On April 27, 1993, a military aircraft taking 18 of his team-mates and their coach to a World Cup qualifier against Senegal crashed shortly after refueling in Gabon. All 30 people aboard died.

Bwalya would have been on the plane, too, but for the fact that he was playing for PSV Eindhoven at the time. Being based in the Netherlands meant he made his own way to the match from Europe and ultimately saved his life — although it did not spare him from crushing, numbing grief.

“You couldn’t imagine the whole team you play with are not there anymore,” Bwalya tells The Athletic. “It didn’t feel real.”

Zambian football could have been broken by the dreadful events of that day nearly 31 years ago. Instead, in the year that followed, a new national team — captained by Bwalya — came within one match of reaching the 1994 World Cup and also made the Africa Cup of Nations (AFCON) final.

Against all the odds, an unfancied Zambia team went one better and won the 2012 AFCON final in Libreville — the city in Gabon where the doomed flight carrying the 1993 team had crashed minutes after taking off. A tragic story had come full circle.

Now, as the team known as The Copper Bullets prepare for their first game at an AFCON since 2015 tomorrow (Wednesday), this is the story of that plane crash and the team’s enduring legacy in their homeland and beyond.

It has been slightly forgotten now, amid the trauma of how their story ended, but that 1993 Zambia squad was widely hailed as one of the best the country had ever produced.

They harboured genuine hopes of reaching the World Cup finals for the first time and also lifting the AFCON trophy. Just two days before the plane crash, the team had travelled to Mauritius for an AFCON qualifier, thrashing their hosts 3-0 with Kelvin Mutale, a talented young striker, scoring a hat-trick.

Bwalya missed that match but planned to link up with the squad for their next game, an important World Cup qualifier against Senegal in Dakar, that county’s capital city.

_The task_
List each distinct four-digit year that appears in the Zambia football excerpt above.

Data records

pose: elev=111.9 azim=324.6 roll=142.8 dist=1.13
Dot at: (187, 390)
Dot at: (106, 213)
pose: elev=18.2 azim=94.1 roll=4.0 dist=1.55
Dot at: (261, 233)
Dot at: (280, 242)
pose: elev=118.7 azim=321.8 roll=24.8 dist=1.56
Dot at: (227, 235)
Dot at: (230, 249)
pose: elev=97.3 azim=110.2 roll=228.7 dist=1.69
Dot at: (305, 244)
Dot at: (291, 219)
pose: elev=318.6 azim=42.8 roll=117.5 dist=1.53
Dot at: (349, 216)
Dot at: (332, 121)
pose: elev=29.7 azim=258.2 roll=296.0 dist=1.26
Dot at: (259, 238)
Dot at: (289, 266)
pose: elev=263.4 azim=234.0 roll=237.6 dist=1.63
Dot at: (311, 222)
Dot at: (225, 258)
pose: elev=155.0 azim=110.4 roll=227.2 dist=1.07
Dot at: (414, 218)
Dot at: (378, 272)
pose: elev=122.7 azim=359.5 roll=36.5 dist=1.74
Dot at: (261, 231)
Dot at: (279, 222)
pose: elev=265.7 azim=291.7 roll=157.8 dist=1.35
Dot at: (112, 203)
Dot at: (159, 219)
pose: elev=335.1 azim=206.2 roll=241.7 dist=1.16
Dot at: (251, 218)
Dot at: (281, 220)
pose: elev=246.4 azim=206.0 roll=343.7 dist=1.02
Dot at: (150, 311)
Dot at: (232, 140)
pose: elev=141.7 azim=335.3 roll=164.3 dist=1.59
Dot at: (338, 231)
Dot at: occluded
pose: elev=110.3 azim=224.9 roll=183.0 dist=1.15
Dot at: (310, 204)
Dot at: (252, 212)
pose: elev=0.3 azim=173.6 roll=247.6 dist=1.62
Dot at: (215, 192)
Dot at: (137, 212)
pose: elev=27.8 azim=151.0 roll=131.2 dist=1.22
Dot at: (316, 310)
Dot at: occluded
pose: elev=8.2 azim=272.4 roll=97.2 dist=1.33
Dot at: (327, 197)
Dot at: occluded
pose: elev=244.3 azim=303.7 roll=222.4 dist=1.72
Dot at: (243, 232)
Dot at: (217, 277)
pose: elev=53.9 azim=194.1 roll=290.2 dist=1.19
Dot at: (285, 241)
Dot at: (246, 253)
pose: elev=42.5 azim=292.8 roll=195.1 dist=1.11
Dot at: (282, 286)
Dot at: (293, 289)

_Exercise response_
1993, 1994, 2012, 2015